Write your team rule down in plain language and keep it short. Define a default for each task type, an allowed testing range, and a fallback setting for when outputs drift or the format breaks. One page is usually enough. New team members learn faster when they do not have to guess which setting fits which job.

If you are tuning these settings for real work, test with your actual prompts and your actual messy input. Clean demo prompts hide problems. A support ticket, a sales note, or a half structured spreadsheet row will tell you much more than a perfect example.

Teams that use AI every day usually need conservative defaults, especially when results go into reports, code review, internal tools, or customer facing text. If you need help reviewing those workflows, Oleg Sotnikov at oleg.is works with startups and smaller teams on practical AI adoption and can help set safer defaults for production use.

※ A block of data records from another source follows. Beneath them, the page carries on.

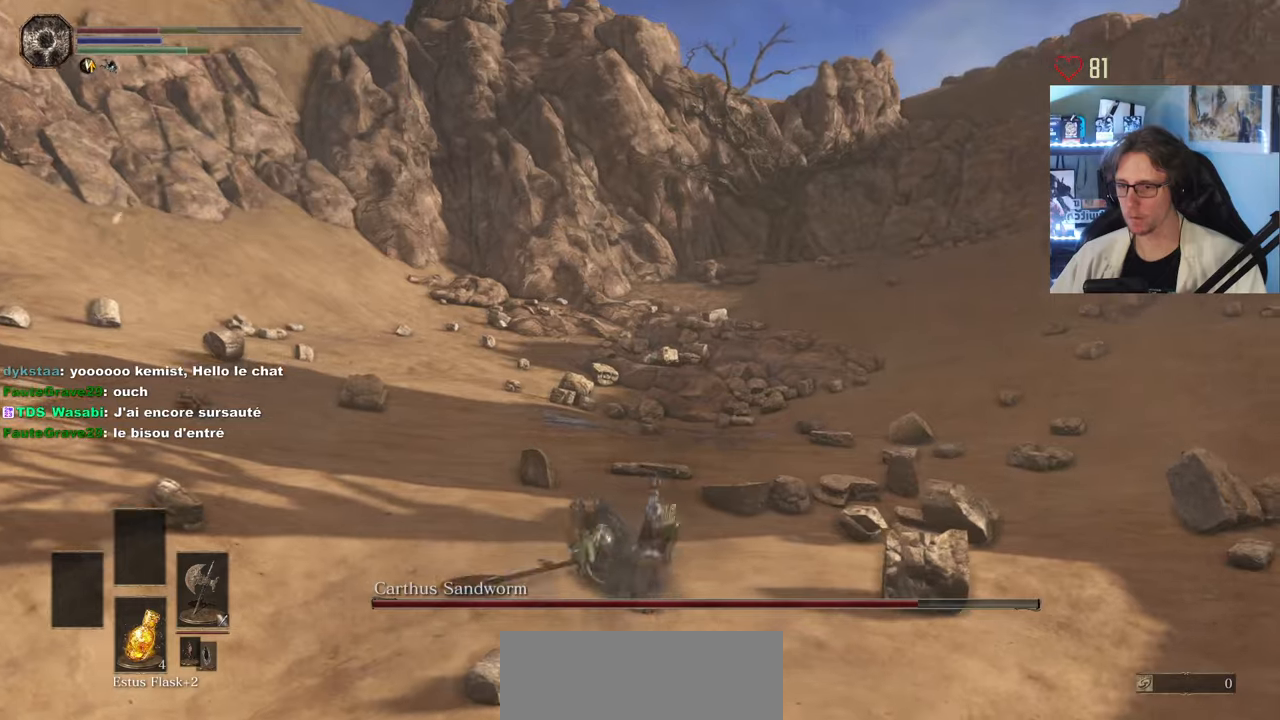
{"keys": ["z"], "mouse": [], "events": [[17, "q", "down"], [384, "q", "up"]]}
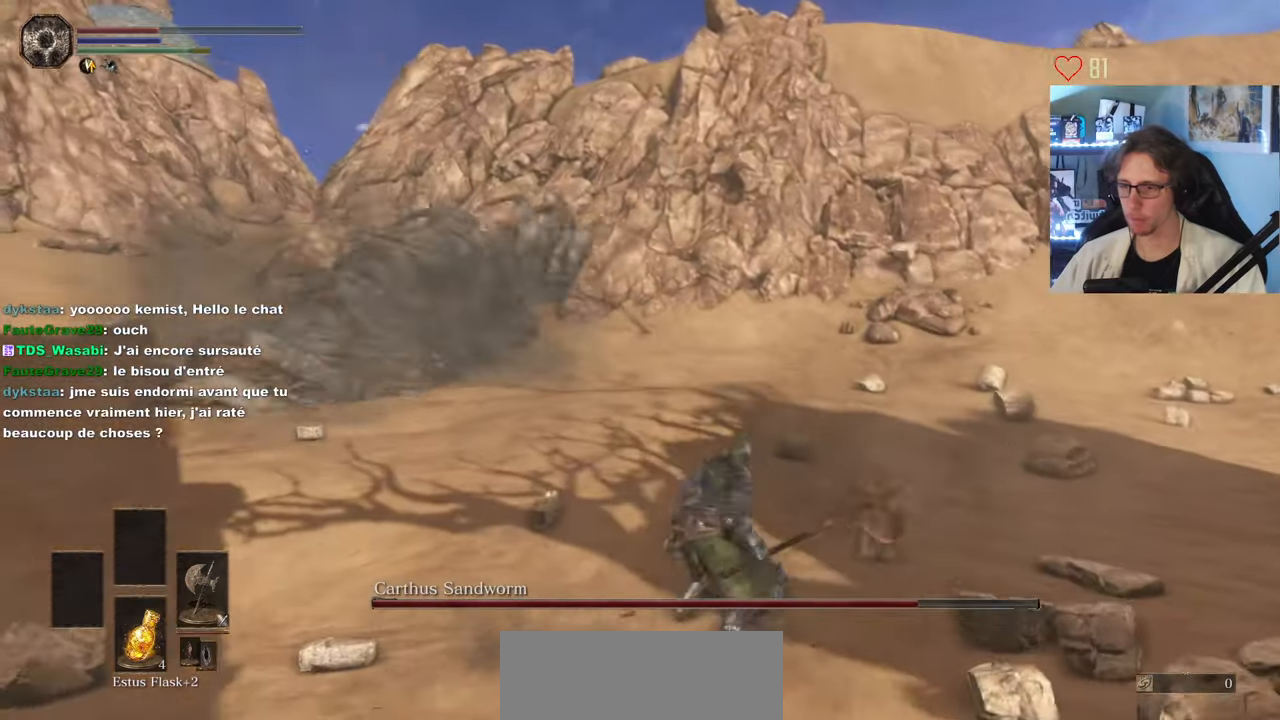
{"keys": ["z"], "mouse": [], "events": []}
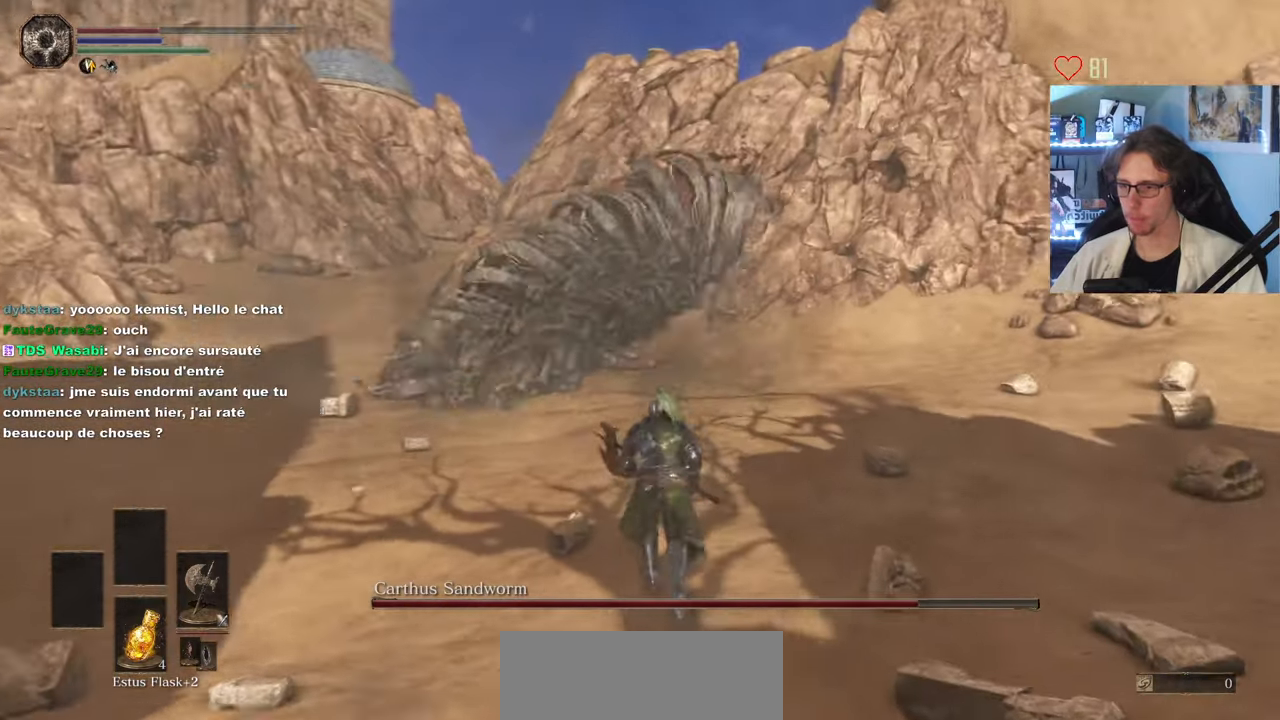
{"keys": ["s"], "mouse": [], "events": [[84, "r", "down"], [184, "q", "down"], [184, "r", "up"], [234, "z", "up"], [317, "s", "down"], [367, "q", "up"]]}
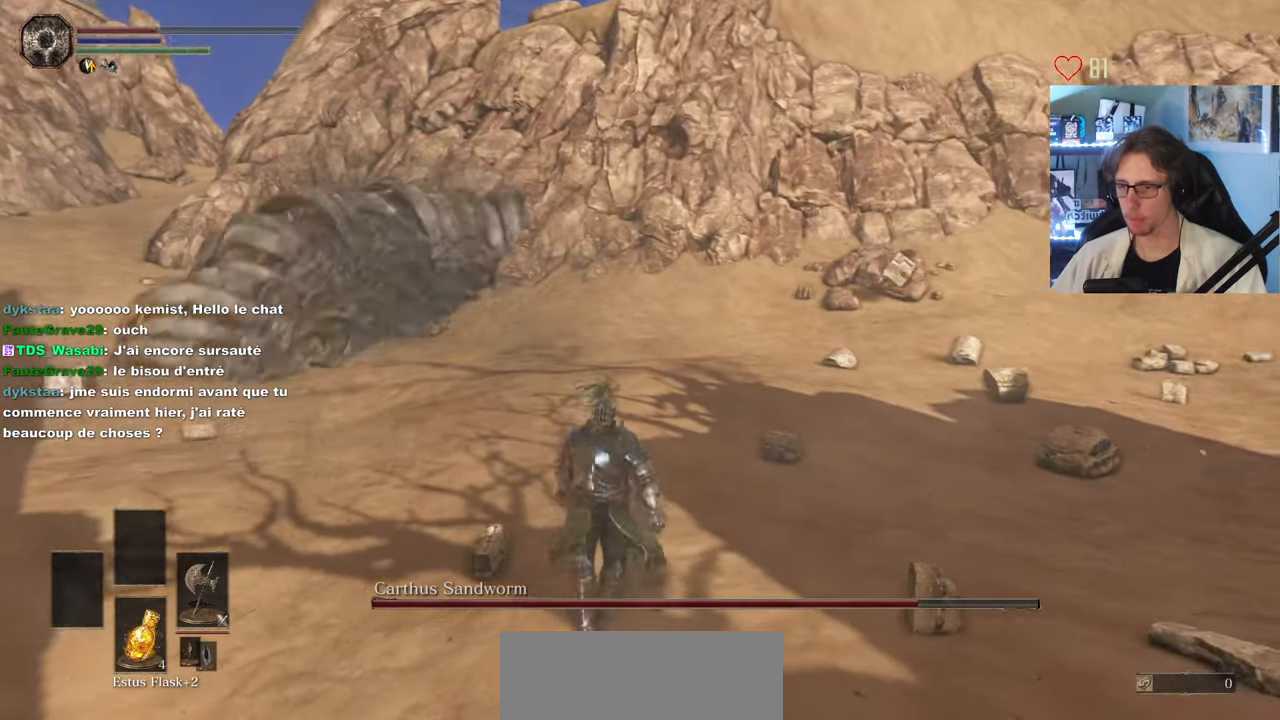
{"keys": [], "mouse": [], "events": [[250, "s", "up"]]}
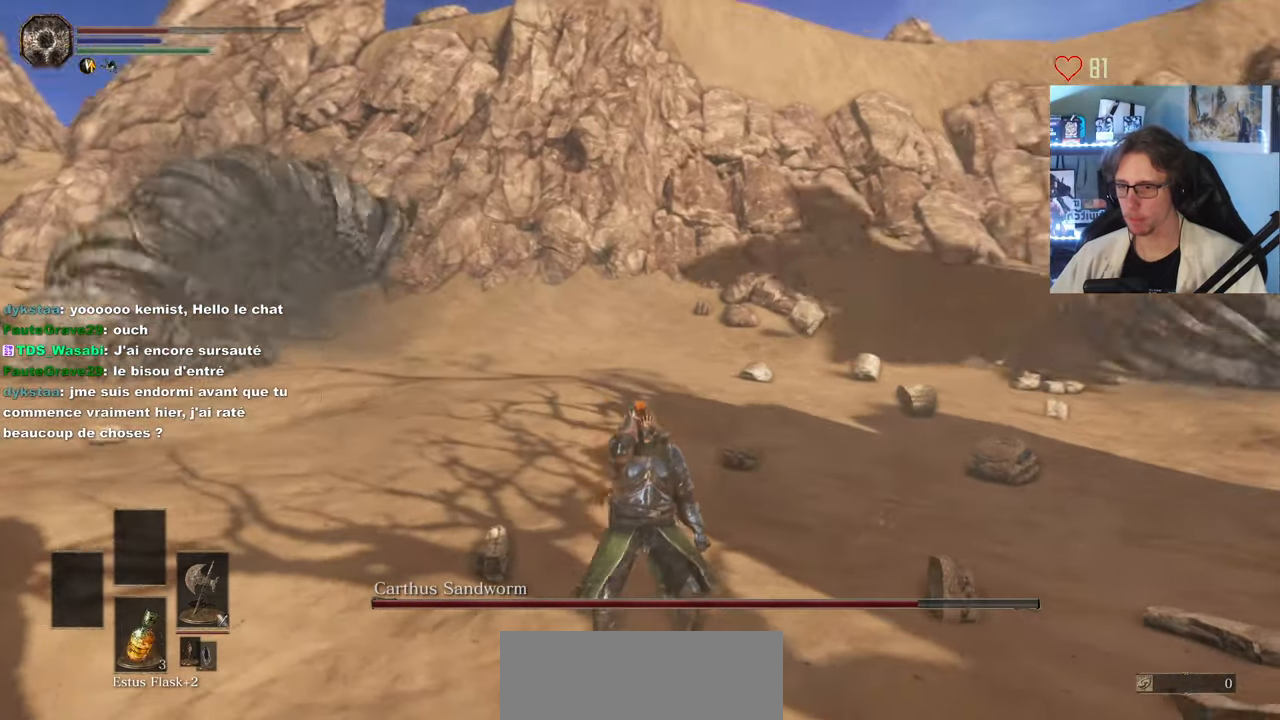
{"keys": ["q", "z"], "mouse": [], "events": [[200, "q", "down"], [267, "z", "down"]]}
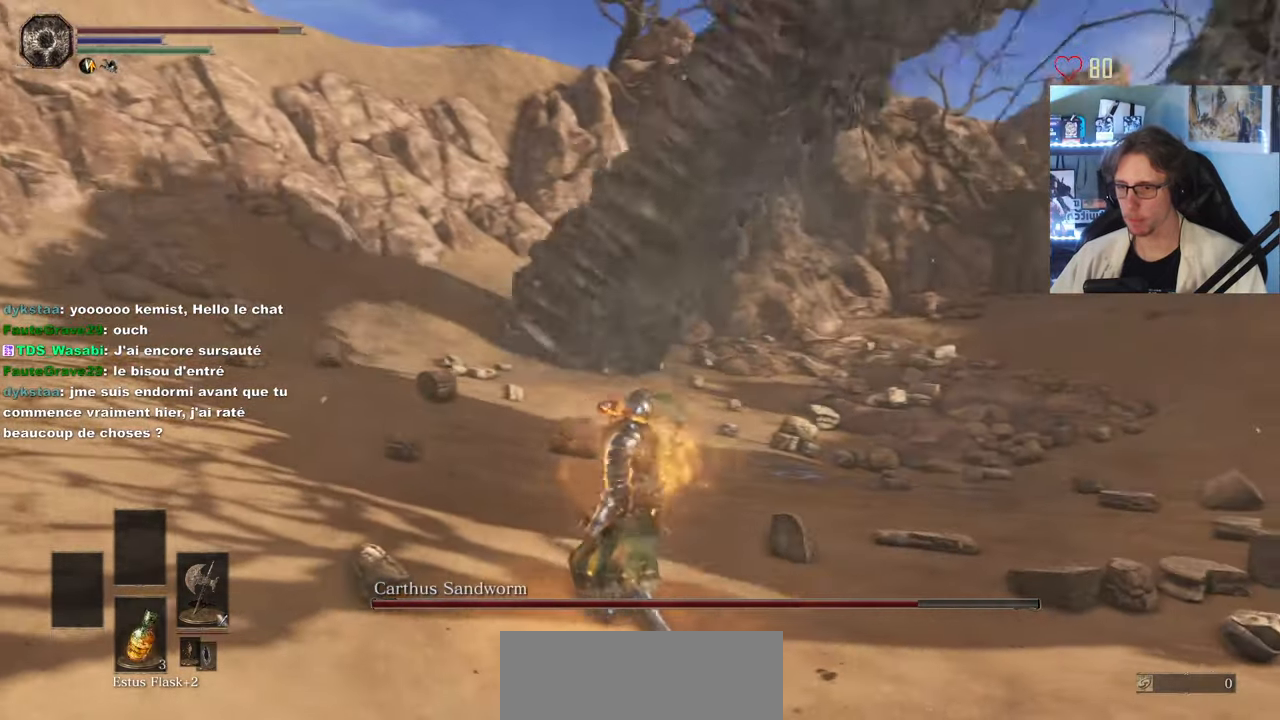
{"keys": ["q", "z"], "mouse": [], "events": [[184, "space", "down"], [234, "space", "up"]]}
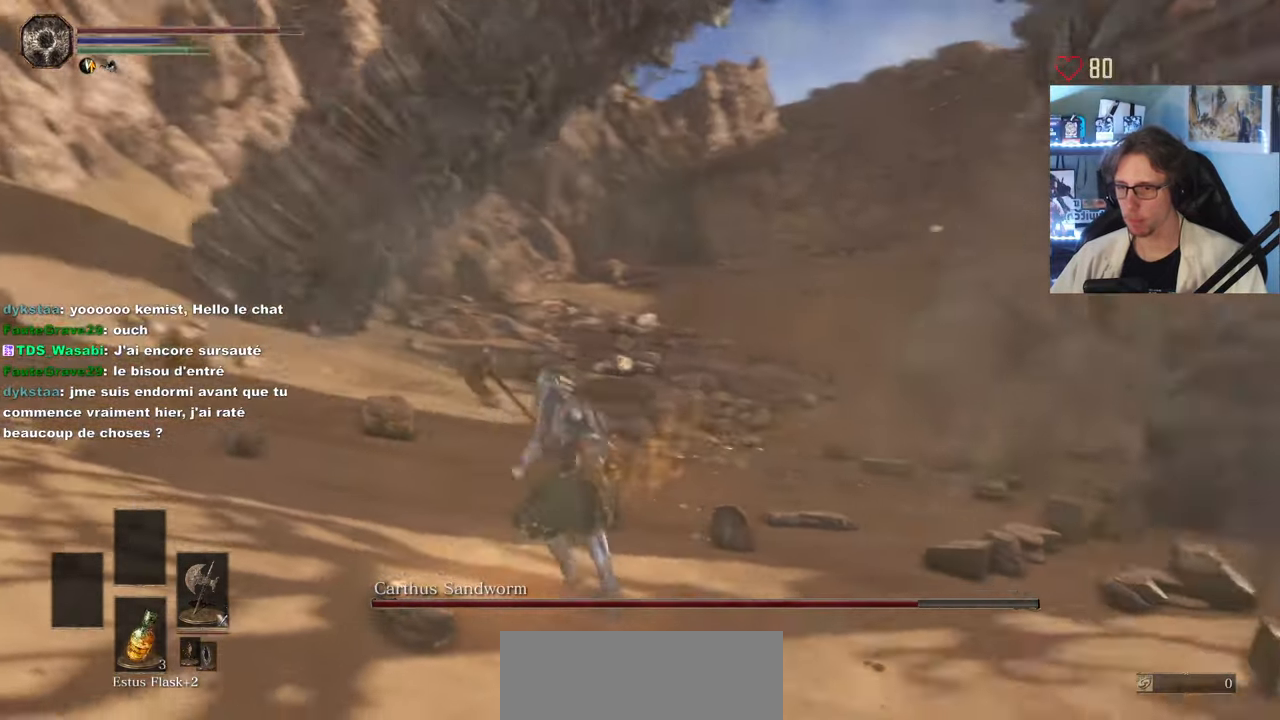
{"keys": ["z"], "mouse": [], "events": [[100, "q", "up"]]}
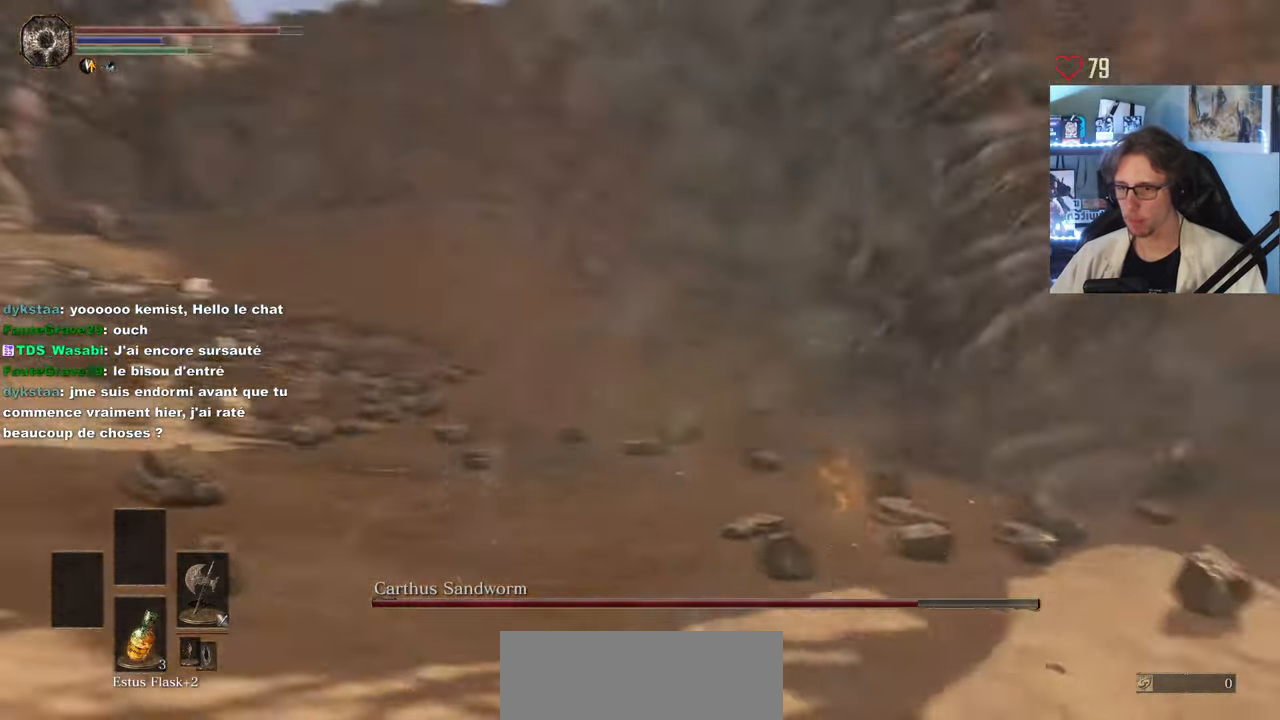
{"keys": ["space", "z"], "mouse": [], "events": [[67, "d", "down"], [67, "space", "down"], [400, "d", "up"]]}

Five repeat runs, a written default, and a fallback rule usually beat endless tweaking. That is enough to make the model more predictable without slowing the team down.

Frequently Asked Questions

What does temperature actually change?

Temperature changes how far the model strays from the safest next word. Lower values keep answers steady and plain, while higher values allow more variety and more surprise.

What does top p do?

Top p limits how many word options the model can pick from before it chooses the next token. Tighten it when you want controlled output, and loosen it when you want a wider spread of ideas.

Should I use one default for every AI task?

No. One default usually makes structured work too loose or creative work too stiff. Match the setting to the job instead of forcing every prompt into the same preset.

What settings work best for extraction and classification?

Start low, around 0.0 to 0.2. That helps the model stick to the source, keep the same labels, and return stable fields for things like invoices, support tags, or JSON output.

What range should I try for rewriting and summaries?

Use a middle range, often around 0.3 to 0.6. That gives the model enough room to smooth wording and shorten text without drifting too far from the original meaning.

What range should I try for brainstorming?

For naming, ideation, and rough concepts, start around 0.7 to 1.0. You want more range here, then you can lower the setting later when you turn the best idea into a clean draft.

How many times should I test the same prompt?

Run the same prompt at least five times and compare the spread. That quick check shows whether the setting stays stable or whether one good answer fooled you.

How can I tell when the setting is too loose?

Watch for dropped fields, changed labels, extra guesses, or shifts in tone that you did not ask for. In rewrites, numbers, names, and dates often slip first when variance gets too high.

Should I change temperature and top p at the same time?

Change one thing at a time. If you adjust temperature, top p, the prompt, and the model together, you will not know what helped or what caused the problem.

What is a simple way to set team defaults?

Write one short default for each task type, such as extraction, rewriting, and brainstorming. Keep a small test set for each one, note the setting range that works, and add a fallback for cases where output starts to drift.